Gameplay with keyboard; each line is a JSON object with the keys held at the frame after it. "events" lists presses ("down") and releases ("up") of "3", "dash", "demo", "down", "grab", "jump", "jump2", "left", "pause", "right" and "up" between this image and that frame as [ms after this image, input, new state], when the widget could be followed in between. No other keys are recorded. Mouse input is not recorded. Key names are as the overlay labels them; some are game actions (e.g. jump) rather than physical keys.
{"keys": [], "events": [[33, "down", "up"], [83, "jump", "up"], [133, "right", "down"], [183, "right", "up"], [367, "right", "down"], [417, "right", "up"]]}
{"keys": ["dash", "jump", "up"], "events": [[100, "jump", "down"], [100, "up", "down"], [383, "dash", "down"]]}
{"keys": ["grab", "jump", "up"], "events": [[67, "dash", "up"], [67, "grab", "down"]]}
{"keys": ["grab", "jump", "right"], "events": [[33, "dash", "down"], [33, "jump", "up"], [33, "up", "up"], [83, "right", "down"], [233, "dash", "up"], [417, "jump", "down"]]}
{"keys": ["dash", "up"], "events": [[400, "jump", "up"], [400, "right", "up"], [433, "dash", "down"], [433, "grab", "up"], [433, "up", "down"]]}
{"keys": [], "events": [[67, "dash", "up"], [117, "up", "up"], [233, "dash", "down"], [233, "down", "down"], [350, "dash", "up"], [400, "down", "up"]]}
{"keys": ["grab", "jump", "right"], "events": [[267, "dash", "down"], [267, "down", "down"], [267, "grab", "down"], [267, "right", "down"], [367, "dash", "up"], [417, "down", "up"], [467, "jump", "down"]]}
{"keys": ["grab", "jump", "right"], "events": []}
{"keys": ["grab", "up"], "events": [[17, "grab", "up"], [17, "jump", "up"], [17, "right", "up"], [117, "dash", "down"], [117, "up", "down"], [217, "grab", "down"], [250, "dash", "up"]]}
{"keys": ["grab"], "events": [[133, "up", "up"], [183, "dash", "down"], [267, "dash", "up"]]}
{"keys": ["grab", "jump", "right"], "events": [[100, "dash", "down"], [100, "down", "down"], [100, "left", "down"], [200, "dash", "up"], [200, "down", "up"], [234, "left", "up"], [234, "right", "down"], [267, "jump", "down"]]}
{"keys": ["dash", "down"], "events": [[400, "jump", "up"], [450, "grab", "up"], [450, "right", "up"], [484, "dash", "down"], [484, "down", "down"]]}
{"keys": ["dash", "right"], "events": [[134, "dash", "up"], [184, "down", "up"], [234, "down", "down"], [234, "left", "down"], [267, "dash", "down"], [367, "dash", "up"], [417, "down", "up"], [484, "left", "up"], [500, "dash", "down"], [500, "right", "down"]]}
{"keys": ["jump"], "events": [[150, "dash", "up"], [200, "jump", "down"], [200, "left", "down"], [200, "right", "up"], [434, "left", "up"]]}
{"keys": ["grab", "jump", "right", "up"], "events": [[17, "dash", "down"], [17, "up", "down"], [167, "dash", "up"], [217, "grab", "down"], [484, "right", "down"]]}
● ● ● ●
▸ Work item
Filter the records down to the lines that contain the string "left", and copy those lines.

▸ Result of the exercise
Gameplay with keyboard; each line is a JSON object with the keys held at the frame after it. "events" lists presses ("down") and releases ("up") of "3", "dash", "demo", "down", "grab", "jump", "jump2", "left", "pause", "right" and "up" between this image and that frame as [ms after this image, input, new state], when the widget could be followed in between. No other keys are recorded. Mouse input is not recorded. Key names are as the overlay labels them; some are game actions (e.g. jump) rather than physical keys.
{"keys": ["grab", "jump", "right"], "events": [[100, "dash", "down"], [100, "down", "down"], [100, "left", "down"], [200, "dash", "up"], [200, "down", "up"], [234, "left", "up"], [234, "right", "down"], [267, "jump", "down"]]}
{"keys": ["dash", "right"], "events": [[134, "dash", "up"], [184, "down", "up"], [234, "down", "down"], [234, "left", "down"], [267, "dash", "down"], [367, "dash", "up"], [417, "down", "up"], [484, "left", "up"], [500, "dash", "down"], [500, "right", "down"]]}
{"keys": ["jump"], "events": [[150, "dash", "up"], [200, "jump", "down"], [200, "left", "down"], [200, "right", "up"], [434, "left", "up"]]}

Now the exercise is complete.